Some orchids have a very high content of silica (dendrobium jacobsonii comes to mind), so they have to get it from somewhere anyway. Same for others compounds. 

As non anecdotal, I made some flaskings using two different media ( one is used now in Germany). One was a standard all soluble media for the mineral base. The other one has calcium carbonate. When autoclaved, the calcium carbonate pecipitates at the bottom of the flask. The analysis of the media on top is definitely the same ( or nearly so, the calcium carbonate apparently locks a bit of iron, but not in significant quantities), pH the same. Well, when the roots reach close to the calcium carbonate coating, they just double in size for brachypetalum, the plants start to become green, and grow at light speed. That coating disappears as well on the path of the roots, about 1 cm left and right of the roots...


----------



## gonewild (Sep 23, 2011)

Roth said:


> Well, when the roots reach close to the calcium carbonate coating, they just double in size for brachypetalum, the plants start to become green, and grow at light speed. That coating disappears as well on the path of the roots, about 1 cm left and right of the roots...



I think this is a very valuable point for everyone to consider. For plants that grow on or in limestone I think it is very beneficial for the roots to contact a "limestone like" calcium containing solid. I think root contact with the solid is far better than relying on dissolved minerals from a top dressing.

During my growing experiments with P.kovachii I tested for exactly this situation and found the results positive. Plant and root growth were noticeably improved when the lime material was mixed into the root zone as compared to top dressed. I also did not see any difference between crushed limestone and oyster shell.


----------



## keithrs (Sep 23, 2011)

What about the use of calci-sand or calcium sand thats used for reptiles? Not sure if it granulated calcium carbonate or just mixed in to sand.


----------



## gonewild (Sep 23, 2011)

keithrs said:


> What about the use of calci-sand or calcium sand thats used for reptiles? Not sure if it granulated calcium carbonate or just mixed in to sand.

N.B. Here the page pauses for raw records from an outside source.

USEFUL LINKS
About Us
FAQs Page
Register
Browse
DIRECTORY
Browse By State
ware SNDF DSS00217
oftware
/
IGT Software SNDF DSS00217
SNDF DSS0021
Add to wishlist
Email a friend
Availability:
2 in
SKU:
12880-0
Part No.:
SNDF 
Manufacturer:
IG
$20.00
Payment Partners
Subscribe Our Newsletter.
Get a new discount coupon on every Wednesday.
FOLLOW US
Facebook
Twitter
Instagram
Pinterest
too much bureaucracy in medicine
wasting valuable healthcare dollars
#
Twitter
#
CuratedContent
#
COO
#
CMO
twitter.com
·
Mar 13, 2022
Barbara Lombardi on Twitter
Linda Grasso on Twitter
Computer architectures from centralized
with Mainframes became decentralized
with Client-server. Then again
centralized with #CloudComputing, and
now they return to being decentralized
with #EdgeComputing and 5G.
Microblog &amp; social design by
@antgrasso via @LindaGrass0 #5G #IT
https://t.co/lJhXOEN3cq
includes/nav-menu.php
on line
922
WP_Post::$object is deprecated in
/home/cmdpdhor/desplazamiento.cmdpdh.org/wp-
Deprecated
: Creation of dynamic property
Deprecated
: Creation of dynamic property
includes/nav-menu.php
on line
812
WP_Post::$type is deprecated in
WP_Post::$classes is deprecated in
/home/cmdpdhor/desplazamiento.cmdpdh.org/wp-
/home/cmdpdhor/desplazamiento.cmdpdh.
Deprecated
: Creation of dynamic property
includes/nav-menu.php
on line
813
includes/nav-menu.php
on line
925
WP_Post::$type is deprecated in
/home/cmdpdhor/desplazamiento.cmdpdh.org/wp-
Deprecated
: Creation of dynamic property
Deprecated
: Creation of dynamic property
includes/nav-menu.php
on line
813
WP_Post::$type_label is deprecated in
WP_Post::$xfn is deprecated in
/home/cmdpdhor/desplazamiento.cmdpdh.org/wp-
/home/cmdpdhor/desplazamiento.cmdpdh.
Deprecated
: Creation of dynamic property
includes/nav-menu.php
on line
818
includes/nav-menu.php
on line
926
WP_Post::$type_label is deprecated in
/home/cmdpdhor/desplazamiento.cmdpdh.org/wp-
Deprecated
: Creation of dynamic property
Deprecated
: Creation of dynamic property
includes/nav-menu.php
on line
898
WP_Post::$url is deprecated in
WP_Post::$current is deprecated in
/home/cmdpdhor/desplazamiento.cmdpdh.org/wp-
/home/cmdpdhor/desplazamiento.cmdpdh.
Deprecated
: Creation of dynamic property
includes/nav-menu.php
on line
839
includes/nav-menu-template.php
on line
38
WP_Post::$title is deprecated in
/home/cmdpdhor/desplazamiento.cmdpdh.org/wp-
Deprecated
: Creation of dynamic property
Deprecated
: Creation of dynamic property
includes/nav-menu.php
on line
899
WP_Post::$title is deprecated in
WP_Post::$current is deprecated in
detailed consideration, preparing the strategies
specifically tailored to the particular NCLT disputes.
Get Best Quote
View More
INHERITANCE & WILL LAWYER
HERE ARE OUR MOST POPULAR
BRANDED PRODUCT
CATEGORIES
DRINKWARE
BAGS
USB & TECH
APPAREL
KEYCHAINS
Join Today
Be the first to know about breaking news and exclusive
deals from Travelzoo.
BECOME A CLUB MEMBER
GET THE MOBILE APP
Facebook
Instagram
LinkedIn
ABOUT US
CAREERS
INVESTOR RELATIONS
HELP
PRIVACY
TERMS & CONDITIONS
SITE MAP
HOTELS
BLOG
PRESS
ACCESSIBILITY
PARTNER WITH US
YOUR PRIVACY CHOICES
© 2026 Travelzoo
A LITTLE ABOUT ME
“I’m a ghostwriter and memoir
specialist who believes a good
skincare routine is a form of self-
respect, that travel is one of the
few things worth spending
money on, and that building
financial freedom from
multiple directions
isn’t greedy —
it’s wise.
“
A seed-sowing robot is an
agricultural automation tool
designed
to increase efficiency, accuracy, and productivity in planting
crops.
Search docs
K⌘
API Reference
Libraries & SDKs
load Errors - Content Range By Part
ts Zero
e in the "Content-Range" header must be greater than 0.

It might be coral or beach sand. I would worry about sodium content.


----------



## cnycharles (Sep 23, 2011)

there are crushed corals for the aquarium people that are made from fresh-water (inland) sources in florida and have no salt

this all said, (about beach sands and salt) I bought some beach sand at lowe's a few months ago and washed the heck out of it until there was no runoff from repeated washings, and I measured the tds until I read no difference in the water going into the bucket and the water leaving the sand. I used this sand, but now have a feeling that there is still salt leaching out as some of the plants just don't 'look right' and one paph delenatii that was growing very steadily is now going backwards after I did nothing but add sand to the top of the pot and sifted it in (and the plant dries out between waterings)


----------



## Rick (Sep 23, 2011)

keithrs said:


> What about the use of calci-sand or calcium sand thats used for reptiles? Not sure if it granulated calcium carbonate or just mixed in to sand.



If you are heading to Pet Smart go to the aquarium section and pick up a bag of the white version of CaribSea Cichlid Sand. It has a hefty contribution of aragonite (close to pure calcium carbonate but softer than calcite).

Also this stuff is down to sand size in texture, so can be added as a top dress, and will sift down into the media fairly readily.

I've been using it mixed with the standard play sand at roughly 10:1 and using it in the baskets and a few other potted paphs. Its also in the mix with my baby kovachii.


----------



## keithrs (Sep 24, 2011)

Rick said:


> If you are heading to Pet Smart go to the aquarium section and pick up a bag of the white version of CaribSea Cichlid Sand. It has a hefty contribution of aragonite (close to pure calcium carbonate but softer than calcite).
> 
> Also this stuff is down to sand size in texture, so can be added as a top dress, and will sift down into the media fairly readily.
> 
> I've been using it mixed with the standard play sand at roughly 10:1 and using it in the baskets and a few other potted paphs. Its also in the mix with my baby kovachii.



Good to know!! Do you still give calcium nitrate?


----------